The growing adoption of cloud-based network analytics solutions is an emerging trend in the network analytics industry. Organizations are increasingly migrating their network analytics to the cloud to leverage the benefits of scalability, flexibility, and cost-effectiveness. Cloud-based solutions allow real-time analysis of network data from any location, making it easier for businesses to monitor and manage their networks remotely.
For instance, in October 2021, Ericsson launched the Network Data Analytics Function (NWDAF) for cloud-native 5G Core.
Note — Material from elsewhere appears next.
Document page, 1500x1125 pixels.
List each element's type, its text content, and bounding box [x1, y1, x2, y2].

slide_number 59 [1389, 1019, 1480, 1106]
It helps operators optimize their 5G networks, ensuring efficient and reliable connectivity for various services and applications, including IoT and high-speed data transfer. This trend also facilitates the integration of Artificial Intelligence (AI) and Machine Learning (ML) for more advanced analytics and predictive insights, fueling the demand for cloud-based network analytics solutions.
The integration of AI and ML is another growing trend in the network optimization market. AI and ML technologies are being utilized to enhance network performance, efficiency, and security. These advanced algorithms can analyze large volumes of network data in real time, identifying patterns and anomalies that human operators might miss. This enables proactive network optimization, predictive maintenance, and automated response to security threats, ultimately leading to improved network reliability and performance. AI & ML integration is poised to revolutionize network optimization practices in the coming years.